Women who agreed to be sterilised after their second child were rewarded USD5,000 (about Sh420,000), given priority for public housing and their children got into good schools. To date, Singaporeans think that two is the right number of children.
Perhaps the most enduring move was the requirement that all workers save a minimum of 25 per cent of their salaries. They would claim the money only after the age of 55. This formed one of the secrets behind Singapore’s incredible economic growth. The money would go into a Central Provident Fund, with which the government built roads, schools, hospitals and housing.
Yew’s administration saw 74 per cent of families owning their homes. His goal, however, was 100 per cent. It is hard to define Singapore. This is a dictatorship nation blended with free flow of information.
There is no corruption in this economy that uses capitalist means to attain socialist ends. To many scholars, Singapore is a ‘meritocratic, elitist and bureaucratic state’.
Whatever the description, Singaporean economy is one of the freest, most innovative, competitive and investor-friendly in the world. The Corruption Perceptions Index lists Singapore as one of the least corrupt states in the world, along with New Zealand, Denmark, Norway and Sweden.
Yew put the country on a strong footing that it is the 14th largest exporter and the 15th largest importer in the world.
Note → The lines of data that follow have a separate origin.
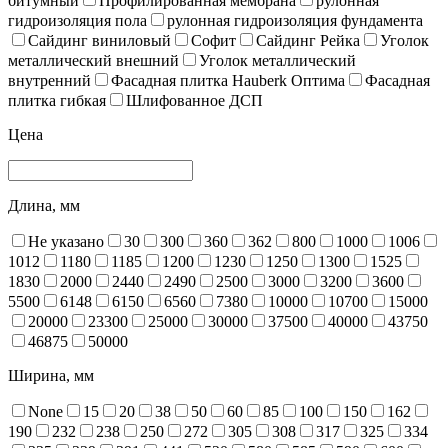
битумный
Профилированная мембрана
рулонная
гидроизоляция пола
рулонная гидроизоляция фундамента
Сайдинг виниловый
Софит
Сайдинг Рейка
Уголок
металлический внешний
Уголок металлический
внутренний
Фасадная плитка Hauberk Оптима
Фасадная
плитка гибкая
Шлифованное ДСП
Цена
Длина, мм
Не указано
30
300
360
362
800
1000
1006
1012
1180
1185
1200
1230
1250
1300
1525
1830
2000
2440
2490
2500
3000
3200
3600
5500
6148
6150
6560
7380
10000
10700
15000
20000
23300
25000
30000
37500
40000
43750
46875
50000
Ширина, мм
None
15
20
38
50
60
85
100
150
162
190
232
238
250
272
305
308
317
325
334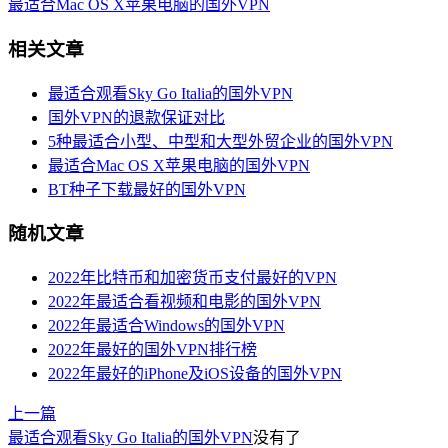
最适合Mac OS X苹果电脑的国外VPN
相关文章
最适合观看Sky Go Italia的国外VPN
国外VPN的退款保证对比
5种最适合小型、中型和大型外贸企业的国外VPN
最适合Mac OS X苹果电脑的国外VPN
BT种子下载最好的国外VPN
随机文章
2022年比特币和加密货币支付最好的VPN
2022年最适合看视频和电影的国外VPN
2022年最适合Windows的国外VPN
2022年最好的国外VPN排行榜
2022年最好的iPhone及iOS设备的国外VPN
上一篇
最适合观看Sky Go Italia的国外VPN
没有了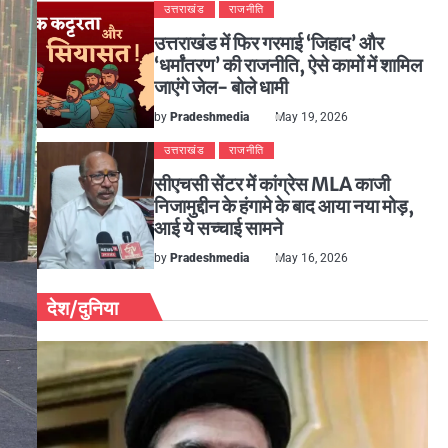
उत्तराखंड
राजनीति
उत्तराखंड में फिर गरमाई ‘जिहाद’ और
‘धर्मांतरण’ की राजनीति, ऐसे कामों में शामिल
जाएंगे जेल- बोले धामी
by
Pradeshmedia
May 19, 2026
उत्तराखंड
राजनीति
सीएचसी सेंटर में कांग्रेस MLA काजी
निजामुद्दीन के हंगामे के बाद आया नया मोड़,
आई ये सच्चाई सामने
by
Pradeshmedia
May 16, 2026
देश/दुनिया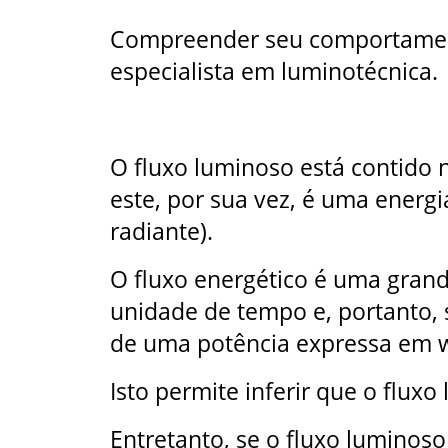
Compreender seu comportamento
especialista em luminotécnica.
O fluxo luminoso está contido n
este, por sua vez, é uma energi
radiante).
O fluxo energético é uma gran
unidade de tempo e, portanto,
de uma potência expressa em w
Isto permite inferir que o flux
Entretanto, se o fluxo luminos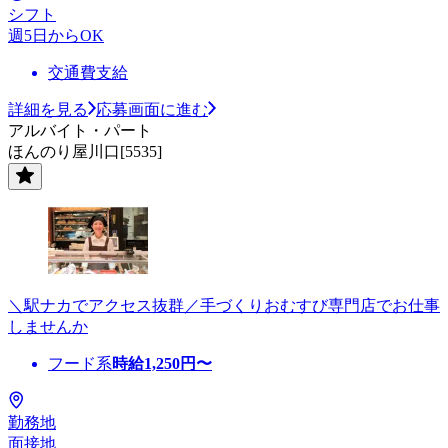
シフト
週5日からOK
交通費支給
詳細を見る
応募画面に進む
アルバイト・パート
ほんのり屋川口[5535]
＼駅ナカでアクセス抜群／手づくりおむすび専門店でお仕事
しませんか
フード系
時給
1,250
円〜
勤務地
面接地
It has the highest trade-to-Gross Domestic Product ratio, a measure of the significance of international trade to an economy in the world at 407.9 per cent.
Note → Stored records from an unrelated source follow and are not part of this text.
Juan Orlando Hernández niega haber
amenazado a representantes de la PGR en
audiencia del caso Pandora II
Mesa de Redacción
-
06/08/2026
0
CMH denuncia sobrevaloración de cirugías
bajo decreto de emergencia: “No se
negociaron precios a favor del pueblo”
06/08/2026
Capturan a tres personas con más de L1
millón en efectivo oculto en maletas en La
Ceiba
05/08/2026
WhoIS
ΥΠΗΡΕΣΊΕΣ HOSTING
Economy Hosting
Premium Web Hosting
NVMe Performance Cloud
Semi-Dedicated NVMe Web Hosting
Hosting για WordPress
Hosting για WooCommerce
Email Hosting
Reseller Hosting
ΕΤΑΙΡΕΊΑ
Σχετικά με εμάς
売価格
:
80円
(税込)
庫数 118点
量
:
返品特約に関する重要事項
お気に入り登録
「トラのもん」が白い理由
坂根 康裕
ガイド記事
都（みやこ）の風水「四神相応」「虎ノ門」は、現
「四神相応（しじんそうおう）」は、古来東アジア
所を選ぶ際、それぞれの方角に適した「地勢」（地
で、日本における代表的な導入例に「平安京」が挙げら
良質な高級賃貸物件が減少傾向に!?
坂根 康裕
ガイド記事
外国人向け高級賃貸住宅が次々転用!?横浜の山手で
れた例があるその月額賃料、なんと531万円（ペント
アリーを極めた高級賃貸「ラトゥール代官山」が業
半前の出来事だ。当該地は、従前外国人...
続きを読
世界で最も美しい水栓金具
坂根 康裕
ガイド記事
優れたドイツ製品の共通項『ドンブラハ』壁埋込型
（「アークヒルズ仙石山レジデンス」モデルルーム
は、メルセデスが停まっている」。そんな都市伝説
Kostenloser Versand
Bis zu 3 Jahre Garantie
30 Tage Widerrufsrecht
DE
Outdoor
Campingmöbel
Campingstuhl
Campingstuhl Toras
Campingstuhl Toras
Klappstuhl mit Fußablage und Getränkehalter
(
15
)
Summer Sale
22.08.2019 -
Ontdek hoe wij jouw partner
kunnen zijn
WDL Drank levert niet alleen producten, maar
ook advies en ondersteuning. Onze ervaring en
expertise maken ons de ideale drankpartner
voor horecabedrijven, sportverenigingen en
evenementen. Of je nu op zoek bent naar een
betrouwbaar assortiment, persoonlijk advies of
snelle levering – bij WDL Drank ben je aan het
It is the only country in Asia with AAA credit ratings, has more than 8,500 multinational firms and has signed over 10 free trade agreements with other nations. Despite its small size, Singapore has a strongly diversified economy. This is a strategy that the Government considers imperative for growth. Tourism forms a large part of the economy.
The country, too, is the world’s fourth leading financial centre and one of the top three oil-refining centres in the globe. Its port is one of the five busiest in the world.
These tremendous developments have successfully kicked poverty out of Singapore. Currently, the percentage of unemployed people above the age 15 is two per cent, the highest employment rate internationally.
The Ministry of Manpower says the impressive employment level is due to unrelenting emphasis and investment in education.